*** Begin section ***

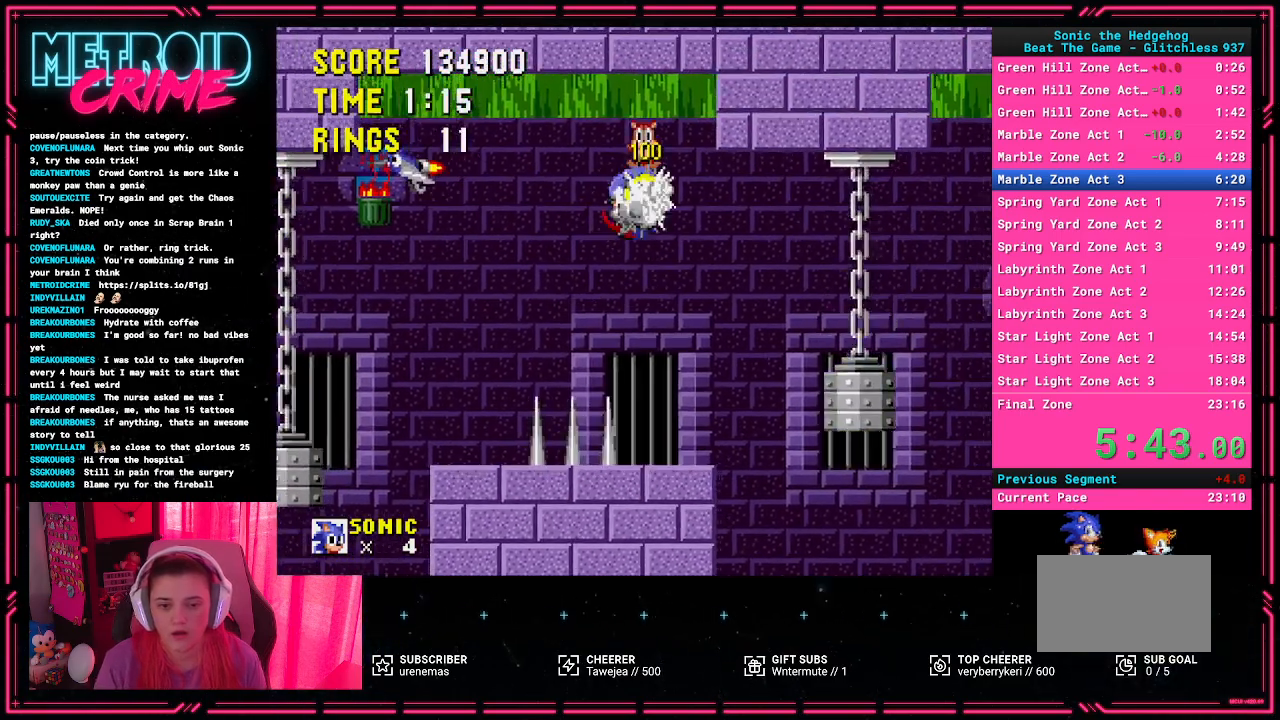
{"buttons": ["A", "DPAD_RIGHT"], "events": [[433, "DPAD_RIGHT", "down"], [500, "A", "down"]]}
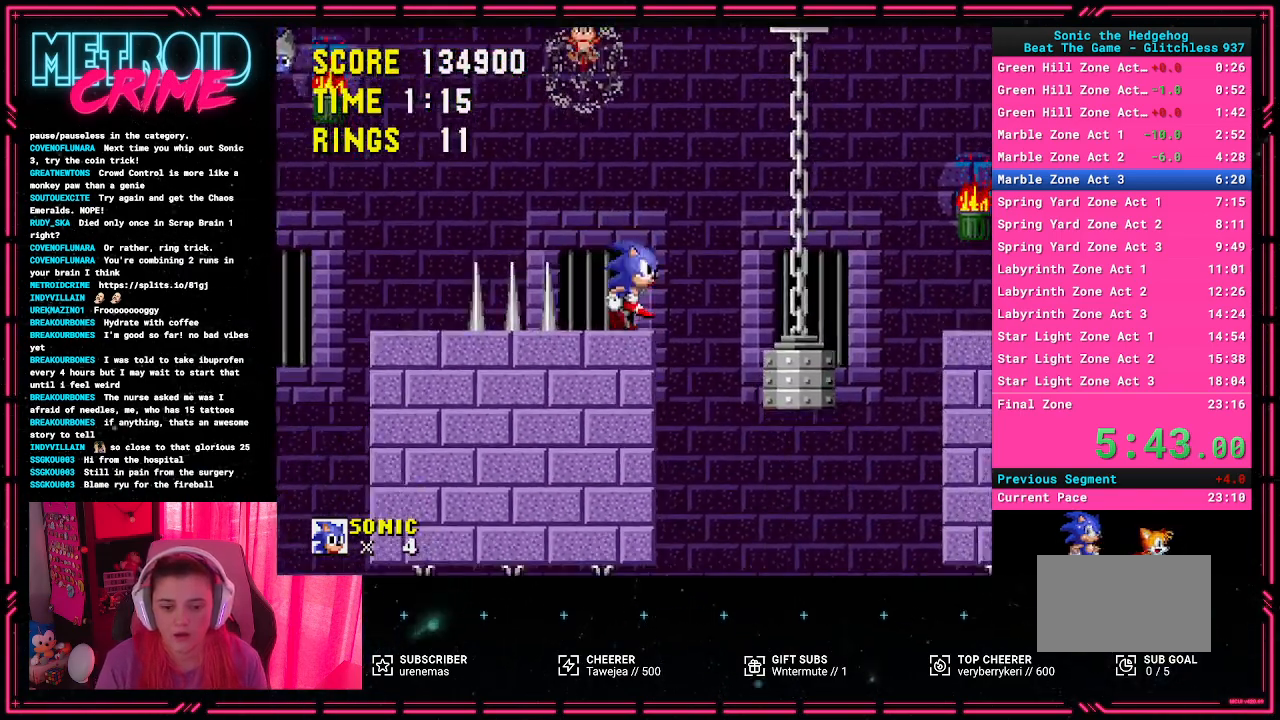
{"buttons": ["A", "DPAD_RIGHT"], "events": []}
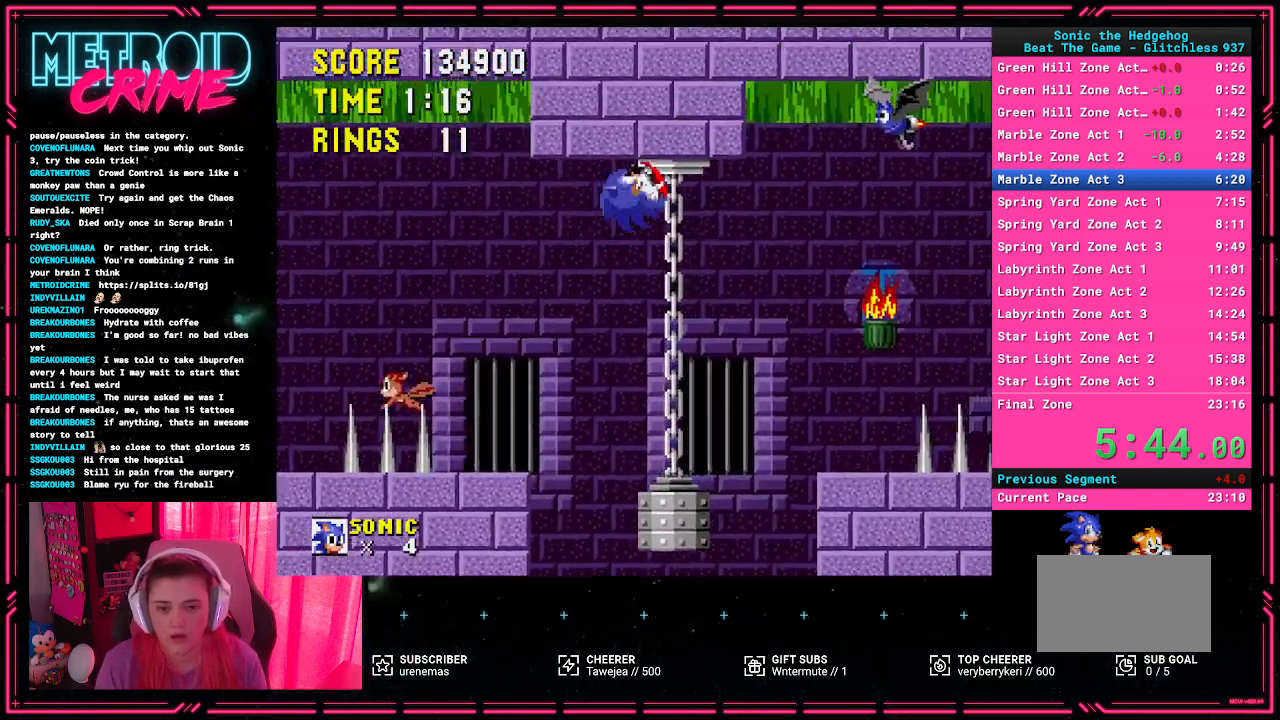
{"buttons": [], "events": [[150, "A", "up"], [217, "DPAD_RIGHT", "up"], [333, "DPAD_LEFT", "down"], [483, "DPAD_LEFT", "up"]]}
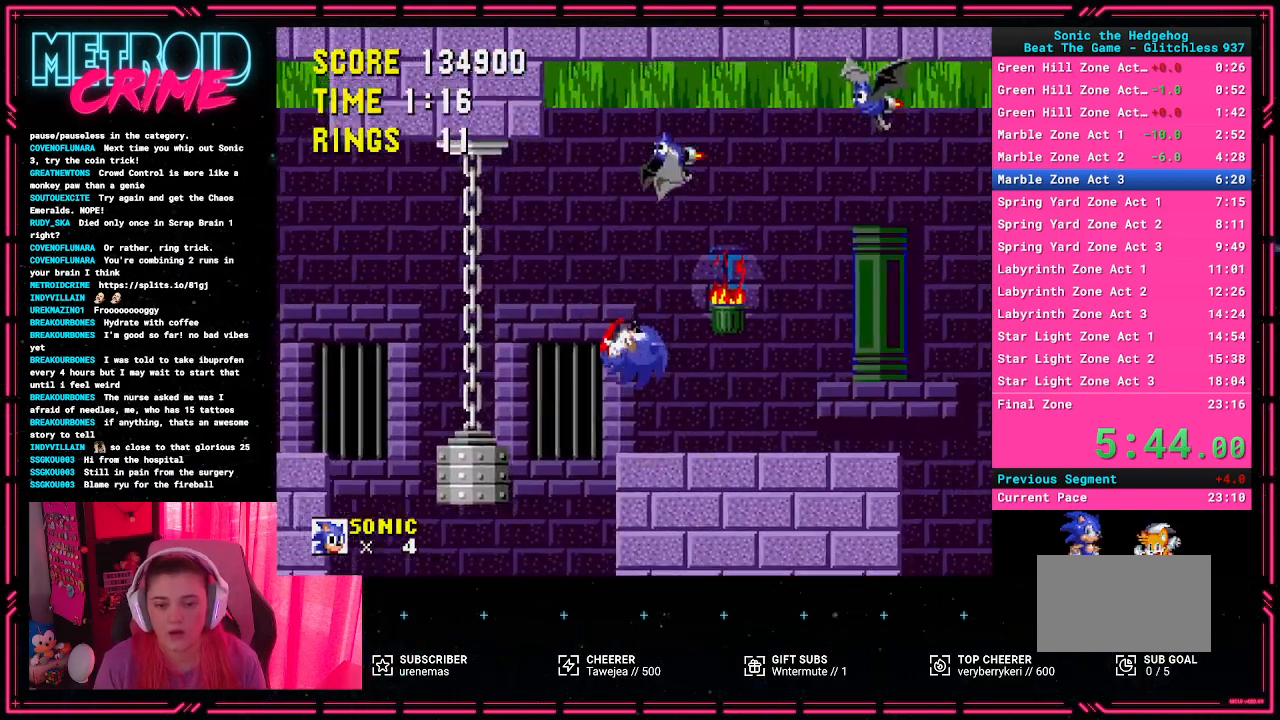
{"buttons": [], "events": [[167, "A", "down"], [467, "A", "up"]]}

*** End section ***

Exercise requirements: Pictures aside, print every line of the material exactly.

Reply to the task:
{"buttons": ["A", "DPAD_RIGHT"], "events": [[433, "DPAD_RIGHT", "down"], [500, "A", "down"]]}
{"buttons": ["A", "DPAD_RIGHT"], "events": []}
{"buttons": [], "events": [[150, "A", "up"], [217, "DPAD_RIGHT", "up"], [333, "DPAD_LEFT", "down"], [483, "DPAD_LEFT", "up"]]}
{"buttons": [], "events": [[167, "A", "down"], [467, "A", "up"]]}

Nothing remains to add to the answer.